The story itself is a sort of high-pressure 39 Steps, with the hero, innocent, imperturbable and implausibly resourceful, pursued simultaneously by the police for murder and by the spies for execution. In this case he is an advertising man, played by Cary Grant without the vestige of a rough edge or a crudely spontaneous reaction, who is mistaken by the master spy (James Mason) for a secret service agent. Intervening, as one of those cool but cryptic blonde intriguers who have fascinated Hitchcock since Ingrid Bergman first played the part in Notorious, is Eva Marie Saint.
All that matters, though, in this type of story is how plausibly and rapidly the victim can be sent on the run and how much ground the chase can be made to cover. And here Hitchcock shows all his unmatched ingenuity in using public places – Grand Central Station, the United Nations Building – as backgrounds for the alien and sinister.

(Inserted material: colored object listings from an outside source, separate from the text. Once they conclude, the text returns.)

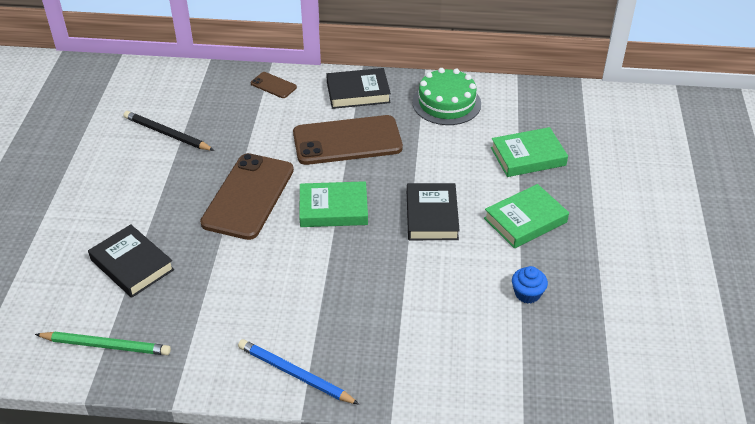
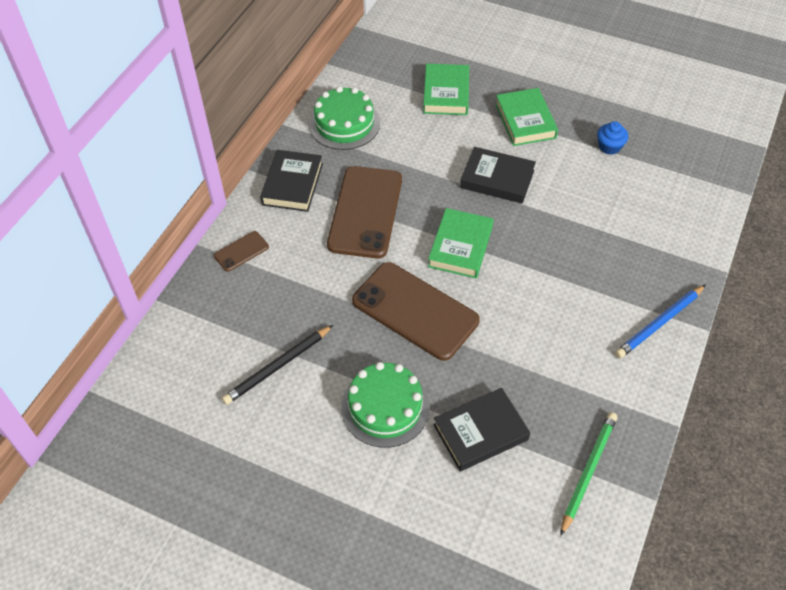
camera: 70 degrees left, 10 degrees up
(144, 201) = (385, 407): none -> green cake

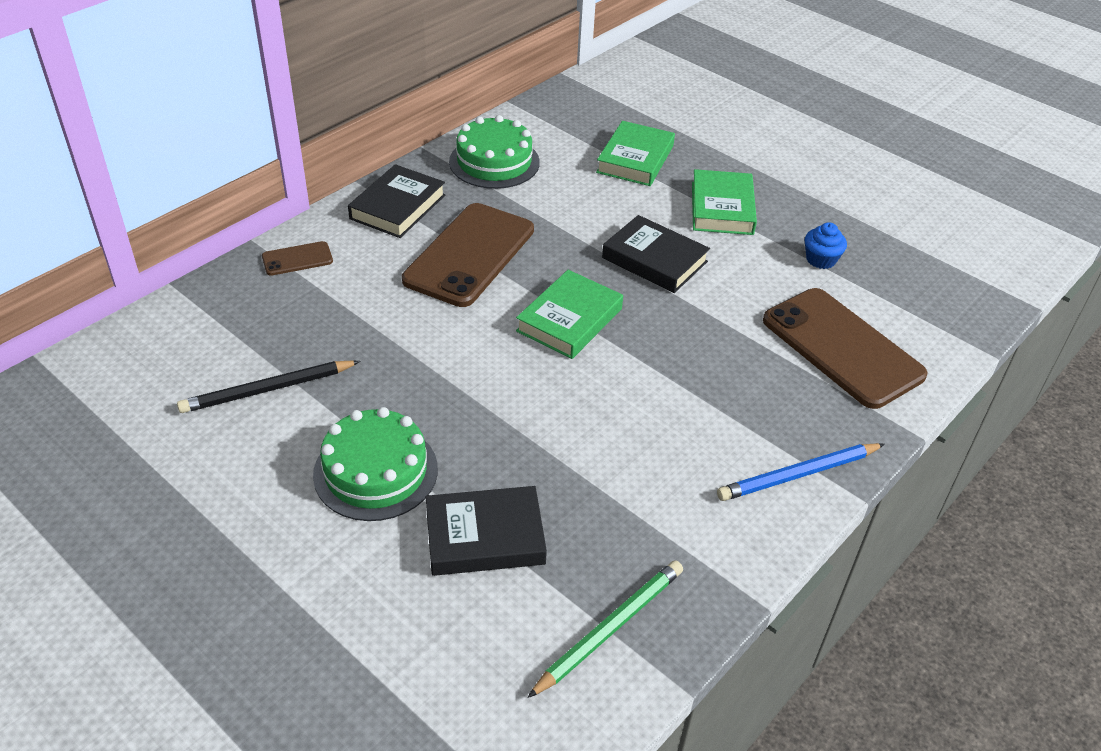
camera: 15 degrees right, 10 degrees down
(415, 311) = (473, 374): brown phone -> brown phone (842, 347)

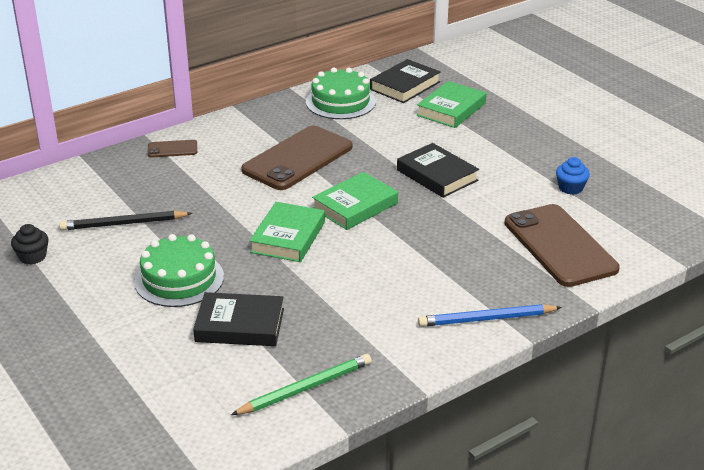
camera: 15 degrees right, 10 degrees down
(153, 464) = (32, 257): none -> black cupcake
(398, 207) = (257, 124): black book -> black book (405, 86)
(722, 208) = (506, 147): green book -> green book (288, 237)

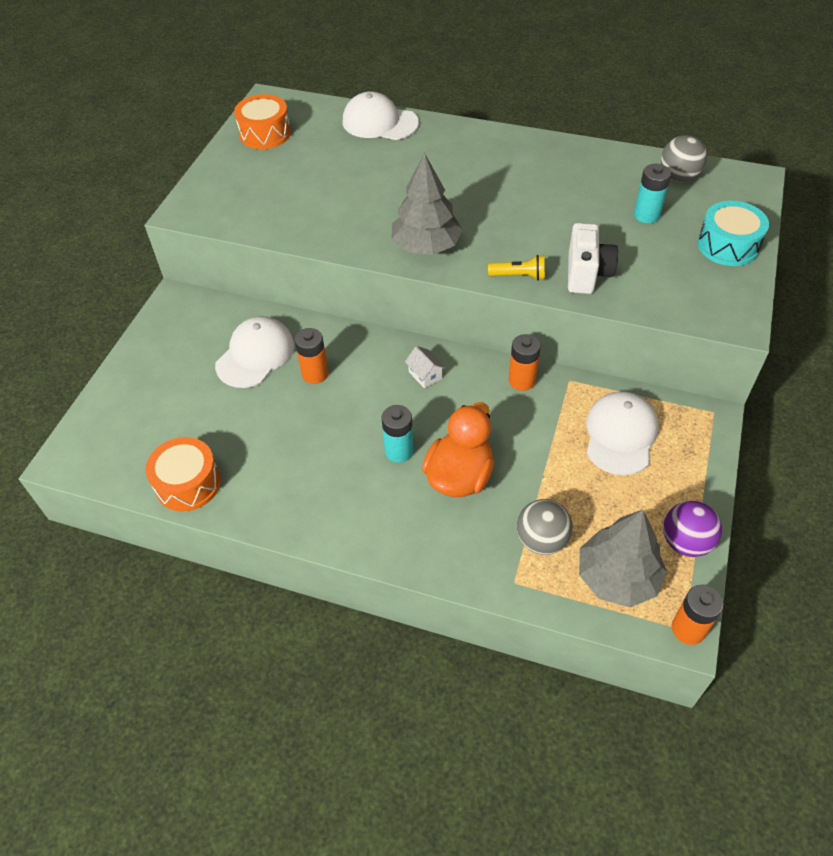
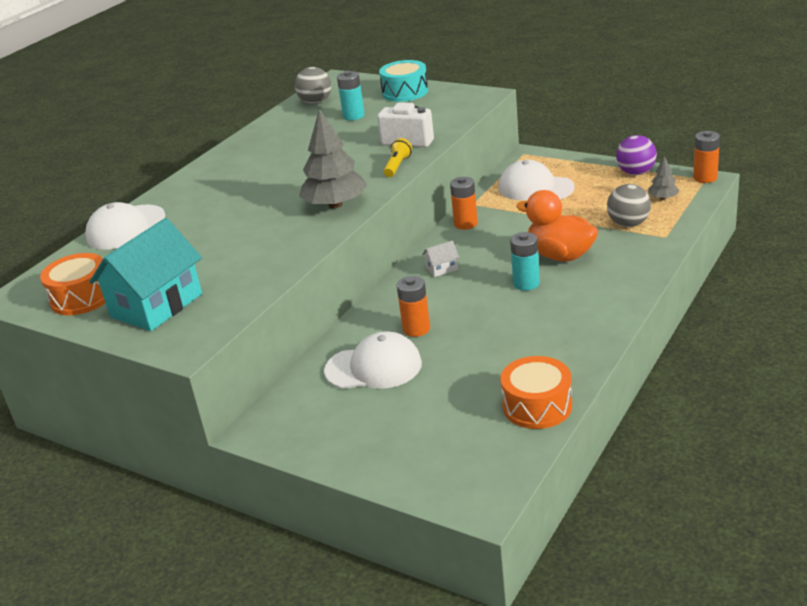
camera: 75 degrees left, 20 degrees down
(248, 178) = (156, 305): none -> turquoise house
(255, 355) = (374, 367): white cap -> white cap turned 135 degrees clockwise
(617, 577) = (663, 198): grey tree -> grey tree, size x0.49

North by Northwest’s most effective sequence, however, takes place in a setting wholly bare. Cary Grant has been dropped by bus at a remote prairie stop and stands, an incongruous fugitive from Madison Avenue, in a landscape of scrub, cornfields, the occasional car speeding down the straight, flat highway. He is expecting an encounter with an agent; he waits, and eventually another man appears. They confront each other across the width of the road; but the man, introduced with such elaborate solemnity, is only a farmer waiting for a bus.
Casually, he points out a crop-dusting plane, operating where there are no crops growing. He boards the bus… and in seconds the aircraft is swooping on Cary Grant, pursuing him with a rattle of gunfire, chasing him through the growing corn. In the contrast between the slow, silent buildup, the long shots of the prairie, the isolation of the waiting figure, and the sudden, definitive burst of violence, we are safely in the hands of the most authoritative of precision experts.
Not all of North by Northwest is as good as this. The film is ridiculously long (two and a quarter hours), and inevitably there are passages, mostly those involving the equivocal heroine, in which the action drags and no adequate substitute is offered. Motivation, here, scarcely counts: even the situation of the girl involved with, and herself spying on, the enemy agent is brushed aside. Hitchcock explored this one, up to a point, in Notorious; here he merely states it.
An advantage of these paper-thin characters, though, is that they can be used for humour, which would be redundant if the film even pretended to take its adventures at more than their face value. The advertising man, for instance, takes his mother, acidly argumentative and missing her bridge party, along with him on a detective expedition. A car chase, beginning with careful tension, ends in a ludicrous three car bumper-to-bumper pile-up.
Hitchcock’s early chase films had a zest he has never been able, or perhaps wanted, to recover. But the immense calculation that has gone into this film, the cheap joke so carefully timed, the suspense effect so gloatingly delayed, is the mark of the ultimate in professionalism. And there is something to be said for a film that never puts a foot wrong without making one feel that even the false step is a deliberate one.